▶ Text:
The preparation of these condensed consolidated combined interim financial statements under US GAAP requires the Company to make estimates and assumptions that affect the reported amounts of assets and liabilities, as well as contingent assets and liabilities as of the dates of the condensed consolidated combined interim balance sheets and the reported amounts of revenue and expenses during the reporting period.

 

These estimates and assumptions include impairment of equity investments, valuation of preferred shares and promissory notes, and accruals contained within trade and other payables.

 

Actual results could differ from these estimates and assumptions.

 

(c)

Business combinations

 

The Company accounts for business combinations in accordance with ASC 805, Business Combinations (“ASC 805”), ASC 805 requires that transaction costs, such as broker fees, transfer taxes, legal, accounting, valuation, and other professional and consulting fees, related to acquisitions be expensed as incurred. Upon acquisition of a business, the Company allocates the purchase price of the business based upon the fair value of the net assets acquired.

 

 

6

 


 

NOTE 2 – SUMMARY OF SIGNIFICANT ACCOUNTING POLICIES (CONTINUED)

 

(d)

Inventory

 

Inventory is stated at the lower of cost or net realizable value. Costs are computed based on the weighted average cost method. Inventory is comprised or finished goods only. Finished goods include products purchased for resale, including costs related to freight and delivery, net of discounts. The reserve for inventory as at June 30, 2017 is $49,795 (December 31, 2016 - $36,463). The net realizable value is estimated using an inventory aging schedule.

▶ Information shown:
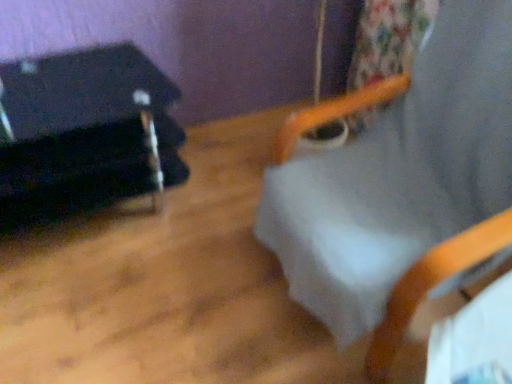
Find the location of a particular element. The width and height of the screenshot is (512, 384). vacant space to the right of black fabric at left is located at coordinates coord(200,251).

▶ Request:
In the accounting policies text, which method is used to compute inventory costs?

▶ Completed exercise:
The weighted average cost method.